RCN confirms nurses on strike will attend emergencies

RCN confirms nurses on strike will attend emergencies

The Western Connect Magazine - Royal College of Nursing's leader denies Health Secretary
Royal College of Nursing‘s leader denies Health Secretary engaged with a union over the weekend.

TWC – According to Pat Cullen, the general secretary of the Royal College of Nursing (RCN), NHS nurses on strike in England will attend to emergencies if required. Cullen confirmed that those on picket lines would return at their discretion. The RCN has allowed exemptions for some nurses in critical care to work during the strike, and Cullen disputed Health Secretary Steve Barclay’s claims that he had engaged with the union over the weekend. The industrial action began on Sunday and will finish just before midnight on Monday. NHS England has warned that the strikes “will significantly impact planned and routine care.”

In addition to the RCN strike, members of NHS Unite are also taking industrial action.
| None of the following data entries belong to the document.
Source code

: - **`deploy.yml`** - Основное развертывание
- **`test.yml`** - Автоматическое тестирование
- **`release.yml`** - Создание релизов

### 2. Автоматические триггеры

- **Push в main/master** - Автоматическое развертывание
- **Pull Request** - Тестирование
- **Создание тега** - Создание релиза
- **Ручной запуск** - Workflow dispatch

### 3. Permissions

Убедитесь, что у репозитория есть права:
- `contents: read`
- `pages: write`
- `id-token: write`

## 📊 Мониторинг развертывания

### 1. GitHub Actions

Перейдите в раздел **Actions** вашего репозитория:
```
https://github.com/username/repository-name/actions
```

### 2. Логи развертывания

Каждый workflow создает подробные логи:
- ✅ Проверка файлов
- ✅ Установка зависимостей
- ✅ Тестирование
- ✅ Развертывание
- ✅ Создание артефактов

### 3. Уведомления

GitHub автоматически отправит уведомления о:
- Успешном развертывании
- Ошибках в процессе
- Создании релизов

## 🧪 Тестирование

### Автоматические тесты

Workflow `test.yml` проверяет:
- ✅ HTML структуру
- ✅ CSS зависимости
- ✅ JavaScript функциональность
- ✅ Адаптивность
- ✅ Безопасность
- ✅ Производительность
Unite members in the Guy’s and St Thomas’ NHS Foundation Trust and Yorkshire Ambulance Service will strike while NHS workers march in central London on Monday. Despite the strike, the nurses at Great Ormond Street Hospital (GOSH) will remain on duty due to the hospital’s apprehension about patient safety during the industrial action.

The government’s offer of a 5% pay rise this year & a cash payment for last year was turned down by RCN members in the previous month, despite the union’s leadership recommending acceptance of the offer. The strike by the RCN and Unite members is expected to cause significant disruption to NHS services. The planned industrial action on Tuesday was deemed illegal by a judge in the high court.

Cullen expressed that she hoped the government would “finally wake up” to the fact that the NHS is “on its knees” and that the profession is “at breaking point.” She also noted that the pandemic has only exacerbated nurses’ challenges and highlighted the need for better pay and conditions.

The RCN represents over 450,000 nurses, midwives, and health care assistants in the UK. The union’s strike is the first time it has taken such a step in its 103-year history.